Mystiek, of waarom wetenschappers het voor de hand liggende niet opmerken
Ondanks het onweerlegbare bewijs geleverd door Pidoplichko, hebben wetenschappers geen haast om de geaccepteerde versie van ijstijd te verlaten. En dan nog interessanter. De werken van de auteur werden gepubliceerd in de vroege jaren 50, maar met de dood van Stalin werden alle exemplaren van de vierdelige editie teruggetrokken uit de bibliotheken en universiteiten van het land,werden alleen bewaard in de opslagruimten van bibliotheken, en het is niet gemakkelijk om ze daar vandaan te halen. In de Sovjettijd was iedereen die dit boek uit de bibliotheek wilde lenen, ingeschreven bij de speciale diensten. En zelfs vandaag zijn er bepaalde problemen bij het verkrijgen van deze gedrukte editie. Dankzij internet kan iedereen echter kennis maken met de werken van de auteur, die de perioden van de geologische geschiedenis van de planeet in detail analyseert en de oorsprong van bepaalde sporen verklaart.

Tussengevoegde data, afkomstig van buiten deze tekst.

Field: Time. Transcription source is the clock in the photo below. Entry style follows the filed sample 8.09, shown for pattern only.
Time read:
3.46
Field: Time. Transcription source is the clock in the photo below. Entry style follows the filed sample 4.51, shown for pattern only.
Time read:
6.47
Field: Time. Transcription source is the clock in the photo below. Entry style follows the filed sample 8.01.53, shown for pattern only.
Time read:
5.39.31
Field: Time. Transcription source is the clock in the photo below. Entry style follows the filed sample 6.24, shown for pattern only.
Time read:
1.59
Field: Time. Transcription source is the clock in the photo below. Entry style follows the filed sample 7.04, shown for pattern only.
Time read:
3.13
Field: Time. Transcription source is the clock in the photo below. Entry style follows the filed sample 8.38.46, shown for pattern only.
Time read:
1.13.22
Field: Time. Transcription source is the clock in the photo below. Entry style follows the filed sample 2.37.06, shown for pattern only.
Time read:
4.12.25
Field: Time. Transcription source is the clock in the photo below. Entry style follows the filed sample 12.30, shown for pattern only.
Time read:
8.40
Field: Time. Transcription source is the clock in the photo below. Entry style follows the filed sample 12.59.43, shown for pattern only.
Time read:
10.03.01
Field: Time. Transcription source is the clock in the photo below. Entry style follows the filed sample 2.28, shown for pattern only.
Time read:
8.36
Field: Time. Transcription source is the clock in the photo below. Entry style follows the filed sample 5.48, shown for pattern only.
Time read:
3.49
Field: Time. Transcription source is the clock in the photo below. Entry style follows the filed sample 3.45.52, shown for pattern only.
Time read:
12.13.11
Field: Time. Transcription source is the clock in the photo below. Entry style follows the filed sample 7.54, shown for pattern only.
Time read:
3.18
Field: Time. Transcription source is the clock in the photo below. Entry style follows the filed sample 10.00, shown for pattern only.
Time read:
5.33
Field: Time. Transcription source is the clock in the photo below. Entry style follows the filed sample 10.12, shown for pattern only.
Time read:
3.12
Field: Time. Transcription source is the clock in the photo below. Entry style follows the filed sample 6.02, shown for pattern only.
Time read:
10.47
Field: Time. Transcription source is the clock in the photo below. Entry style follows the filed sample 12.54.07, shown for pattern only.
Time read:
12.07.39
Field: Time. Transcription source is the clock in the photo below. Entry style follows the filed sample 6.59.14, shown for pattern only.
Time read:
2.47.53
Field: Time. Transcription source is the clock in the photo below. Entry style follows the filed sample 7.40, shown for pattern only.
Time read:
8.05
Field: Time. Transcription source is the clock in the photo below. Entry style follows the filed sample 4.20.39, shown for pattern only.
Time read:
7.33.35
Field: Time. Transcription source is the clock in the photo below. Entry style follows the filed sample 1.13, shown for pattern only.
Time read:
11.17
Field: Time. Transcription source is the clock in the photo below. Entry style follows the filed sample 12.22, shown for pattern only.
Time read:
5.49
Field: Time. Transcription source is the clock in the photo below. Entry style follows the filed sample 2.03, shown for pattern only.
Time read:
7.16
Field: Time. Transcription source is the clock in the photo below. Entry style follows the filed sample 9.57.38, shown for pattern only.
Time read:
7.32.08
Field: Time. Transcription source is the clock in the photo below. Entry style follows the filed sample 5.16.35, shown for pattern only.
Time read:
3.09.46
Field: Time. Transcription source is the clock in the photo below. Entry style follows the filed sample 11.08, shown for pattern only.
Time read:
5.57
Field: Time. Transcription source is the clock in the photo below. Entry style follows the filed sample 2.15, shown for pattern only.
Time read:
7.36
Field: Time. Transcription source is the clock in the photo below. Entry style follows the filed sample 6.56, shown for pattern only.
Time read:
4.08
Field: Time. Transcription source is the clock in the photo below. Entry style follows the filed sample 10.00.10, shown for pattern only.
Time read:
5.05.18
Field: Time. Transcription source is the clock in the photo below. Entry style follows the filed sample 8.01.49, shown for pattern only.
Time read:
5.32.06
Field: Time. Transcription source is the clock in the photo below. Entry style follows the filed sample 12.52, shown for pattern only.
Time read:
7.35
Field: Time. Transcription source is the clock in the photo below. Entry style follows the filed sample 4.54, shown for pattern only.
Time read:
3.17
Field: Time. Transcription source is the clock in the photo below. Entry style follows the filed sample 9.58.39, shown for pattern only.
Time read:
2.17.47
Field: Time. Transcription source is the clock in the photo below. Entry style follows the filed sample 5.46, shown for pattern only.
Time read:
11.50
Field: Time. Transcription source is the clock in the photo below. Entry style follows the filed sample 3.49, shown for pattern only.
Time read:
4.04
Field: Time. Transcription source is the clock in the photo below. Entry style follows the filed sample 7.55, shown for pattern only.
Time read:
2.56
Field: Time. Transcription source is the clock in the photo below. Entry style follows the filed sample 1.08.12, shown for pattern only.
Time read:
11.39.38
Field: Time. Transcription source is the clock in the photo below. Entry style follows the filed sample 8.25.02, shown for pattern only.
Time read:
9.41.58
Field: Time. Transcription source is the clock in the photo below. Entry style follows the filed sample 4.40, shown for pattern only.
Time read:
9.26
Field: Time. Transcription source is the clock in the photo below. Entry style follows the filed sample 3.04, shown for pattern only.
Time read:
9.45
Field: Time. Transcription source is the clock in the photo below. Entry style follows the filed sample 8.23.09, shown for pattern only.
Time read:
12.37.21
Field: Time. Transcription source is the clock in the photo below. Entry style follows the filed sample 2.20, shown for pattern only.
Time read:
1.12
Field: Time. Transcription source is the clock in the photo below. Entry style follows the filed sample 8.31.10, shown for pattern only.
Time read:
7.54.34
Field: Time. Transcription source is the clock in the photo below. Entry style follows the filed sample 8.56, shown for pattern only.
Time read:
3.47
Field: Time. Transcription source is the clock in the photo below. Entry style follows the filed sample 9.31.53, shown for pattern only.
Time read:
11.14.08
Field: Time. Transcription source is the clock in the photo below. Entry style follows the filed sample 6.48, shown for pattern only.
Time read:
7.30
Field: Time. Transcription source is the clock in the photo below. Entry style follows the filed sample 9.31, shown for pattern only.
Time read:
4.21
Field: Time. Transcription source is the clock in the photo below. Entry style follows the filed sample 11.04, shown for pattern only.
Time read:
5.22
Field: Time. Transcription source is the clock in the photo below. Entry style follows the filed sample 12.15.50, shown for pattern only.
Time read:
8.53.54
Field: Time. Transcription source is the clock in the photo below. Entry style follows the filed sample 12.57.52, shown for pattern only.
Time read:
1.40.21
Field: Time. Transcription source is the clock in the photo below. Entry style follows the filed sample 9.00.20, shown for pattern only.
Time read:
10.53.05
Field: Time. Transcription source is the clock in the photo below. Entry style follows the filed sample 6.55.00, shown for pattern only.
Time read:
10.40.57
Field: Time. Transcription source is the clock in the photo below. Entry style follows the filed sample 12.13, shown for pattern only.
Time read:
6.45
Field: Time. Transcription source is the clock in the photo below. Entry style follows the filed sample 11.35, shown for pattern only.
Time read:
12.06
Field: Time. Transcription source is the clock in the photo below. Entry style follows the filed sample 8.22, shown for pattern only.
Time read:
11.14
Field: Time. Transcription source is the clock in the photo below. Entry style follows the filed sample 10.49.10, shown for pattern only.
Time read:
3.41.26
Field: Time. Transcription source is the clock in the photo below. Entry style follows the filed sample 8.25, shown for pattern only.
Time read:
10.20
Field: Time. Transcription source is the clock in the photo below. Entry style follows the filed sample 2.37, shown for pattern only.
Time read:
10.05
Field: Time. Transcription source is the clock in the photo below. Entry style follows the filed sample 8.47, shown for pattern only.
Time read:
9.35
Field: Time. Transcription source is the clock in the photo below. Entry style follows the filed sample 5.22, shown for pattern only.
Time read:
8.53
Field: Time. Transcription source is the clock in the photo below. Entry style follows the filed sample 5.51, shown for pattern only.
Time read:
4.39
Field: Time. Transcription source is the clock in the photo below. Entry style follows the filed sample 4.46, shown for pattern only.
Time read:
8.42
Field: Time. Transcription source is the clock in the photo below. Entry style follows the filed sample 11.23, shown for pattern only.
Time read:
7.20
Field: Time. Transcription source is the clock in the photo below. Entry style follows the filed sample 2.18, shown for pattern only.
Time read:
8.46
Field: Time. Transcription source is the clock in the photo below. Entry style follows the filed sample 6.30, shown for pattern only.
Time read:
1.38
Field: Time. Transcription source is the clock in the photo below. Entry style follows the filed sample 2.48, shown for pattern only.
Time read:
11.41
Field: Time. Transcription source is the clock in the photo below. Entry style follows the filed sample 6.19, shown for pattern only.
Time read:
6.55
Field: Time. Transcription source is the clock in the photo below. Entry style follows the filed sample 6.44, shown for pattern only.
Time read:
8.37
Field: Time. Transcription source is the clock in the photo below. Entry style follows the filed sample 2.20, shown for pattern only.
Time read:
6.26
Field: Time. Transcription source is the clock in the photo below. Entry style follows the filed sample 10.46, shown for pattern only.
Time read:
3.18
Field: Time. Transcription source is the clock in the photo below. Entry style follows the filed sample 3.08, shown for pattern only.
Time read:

Geologie is een exacte wetenschap?
Er wordt aangenomen dat geologie een uitsluitend experimentele wetenschap is, die alleen conclusies trekt uit wat ze ziet. Als de zaak twijfelachtig is, zegt ze niets, geeft ze een mening die discussie mogelijk maakt en stelt ze de definitieve beslissing uit totdat er eenduidige observaties zijn. Echter, zoals de praktijk laat zien, hebben de exacte wetenschappen het ook mis (bijvoorbeeld natuurkunde of wiskunde). Toch zijn fouten geen ramp als ze op tijd worden geaccepteerd en gecorrigeerd. Vaak zijn ze niet globaal van aard, maar hebben ze een lokale betekenis. Je moet gewoon de moed hebben om het voor de hand liggende te accepteren, de juiste conclusies te trekken en op weg te gaan naar nieuwe ontdekkingen. Moderne wetenschappers vertonen een radicaal tegengesteld gedrag, omdat de meeste beroemdheden van de wetenschap ooit titels, prijzen en erkenning voor hun werk ontvingen, en tegenwoordig willen ze er helemaal geen afstand van doen. En dergelijk gedrag wordt niet alleen opgemerkt in de geologie, maar ook op andere gebieden van activiteit. Alleen sterke mensen zijn niet bang om hun fouten toe te geven, ze verheugen zich op de mogelijkheid om zich verder te ontwikkelen, omdathet vinden van een bug is geen ramp, maar eerder een nieuwe kans.